### Available data
BEGIN

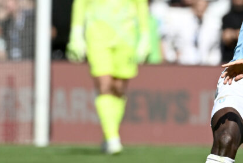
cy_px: 92
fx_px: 8977
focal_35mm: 1329
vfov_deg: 1.0
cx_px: 267
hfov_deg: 1.6
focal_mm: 360
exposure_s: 1/2500
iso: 450
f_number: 5.6
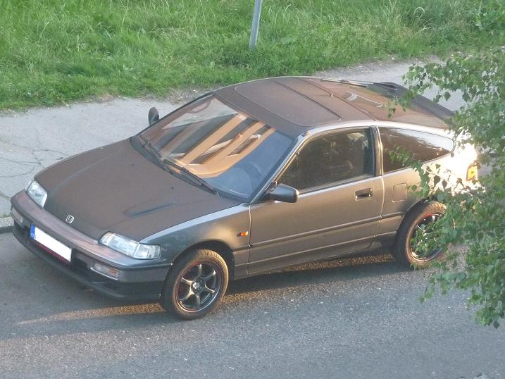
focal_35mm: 257
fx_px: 3750
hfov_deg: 7.7
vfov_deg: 5.8
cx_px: 252
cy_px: 190
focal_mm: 32.3
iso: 400
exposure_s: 1/50
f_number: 4.8
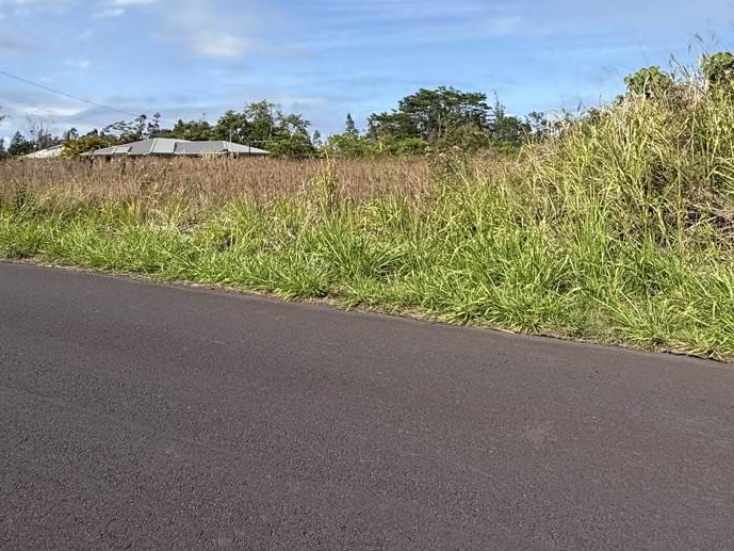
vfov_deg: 50.1
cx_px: 387
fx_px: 551
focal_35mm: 26
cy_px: 116
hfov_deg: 67.2
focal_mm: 2.22
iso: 50
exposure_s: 1/2717
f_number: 2.2
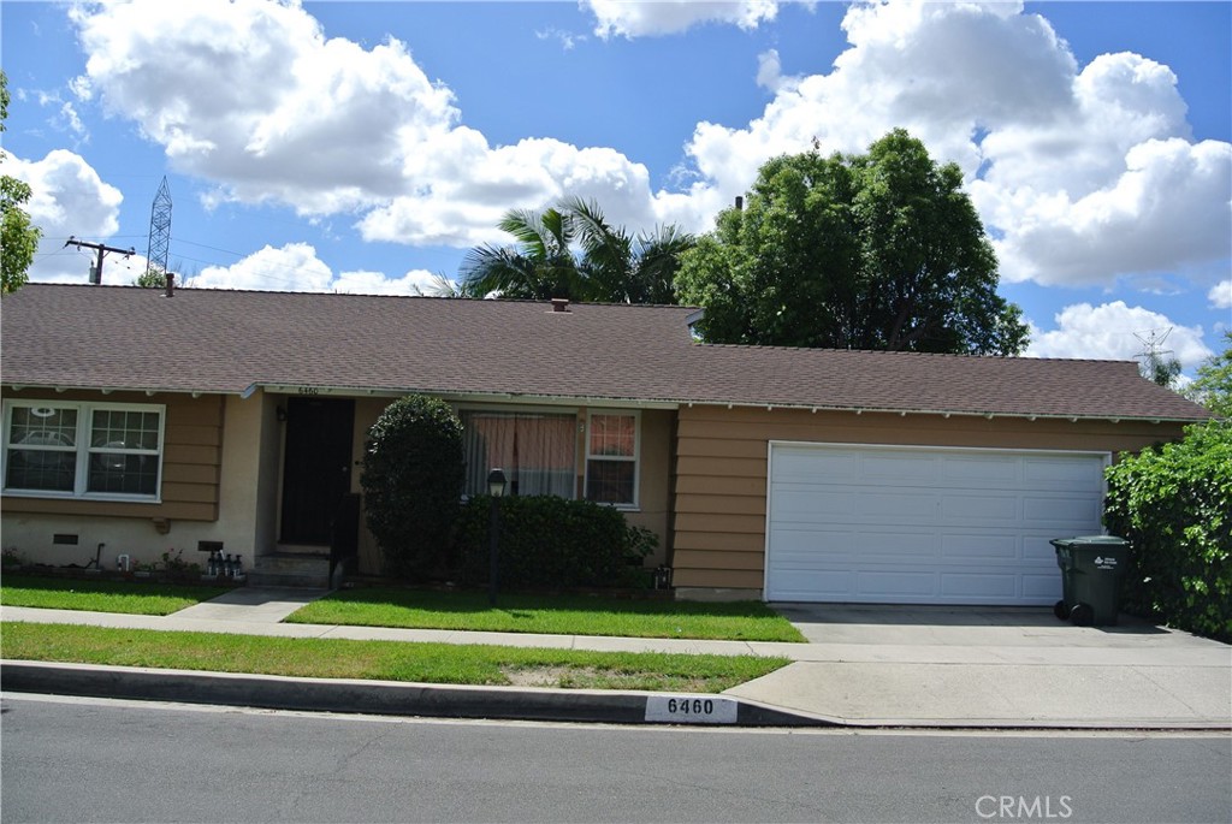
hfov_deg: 63.6
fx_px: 993
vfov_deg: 45.1
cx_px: 616
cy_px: 412
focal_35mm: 29
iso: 100
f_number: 5
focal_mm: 11
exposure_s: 1/1000
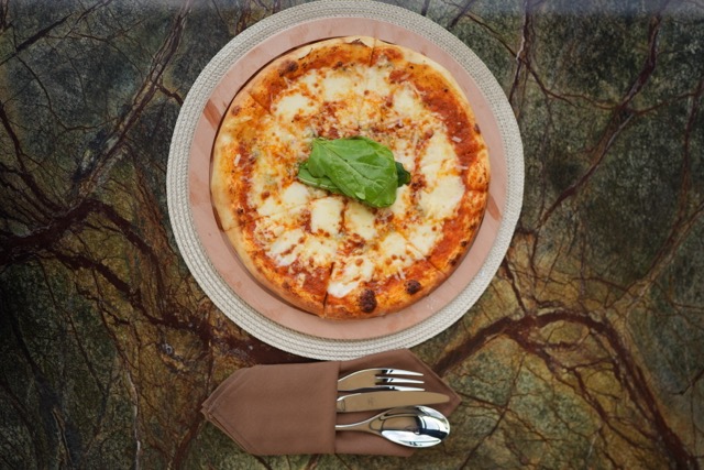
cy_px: 235
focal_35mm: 35
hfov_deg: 54.4
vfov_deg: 37.9
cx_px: 352
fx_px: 685
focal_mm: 35
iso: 200
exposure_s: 1/2000
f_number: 1.4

END

### Exercise details
Give the listing again exactly, minus its images.

### Task result
cy_px: 92
fx_px: 8977
focal_35mm: 1329
vfov_deg: 1.0
cx_px: 267
hfov_deg: 1.6
focal_mm: 360
exposure_s: 1/2500
iso: 450
f_number: 5.6
focal_35mm: 257
fx_px: 3750
hfov_deg: 7.7
vfov_deg: 5.8
cx_px: 252
cy_px: 190
focal_mm: 32.3
iso: 400
exposure_s: 1/50
f_number: 4.8
vfov_deg: 50.1
cx_px: 387
fx_px: 551
focal_35mm: 26
cy_px: 116
hfov_deg: 67.2
focal_mm: 2.22
iso: 50
exposure_s: 1/2717
f_number: 2.2
hfov_deg: 63.6
fx_px: 993
vfov_deg: 45.1
cx_px: 616
cy_px: 412
focal_35mm: 29
iso: 100
f_number: 5
focal_mm: 11
exposure_s: 1/1000
cy_px: 235
focal_35mm: 35
hfov_deg: 54.4
vfov_deg: 37.9
cx_px: 352
fx_px: 685
focal_mm: 35
iso: 200
exposure_s: 1/2000
f_number: 1.4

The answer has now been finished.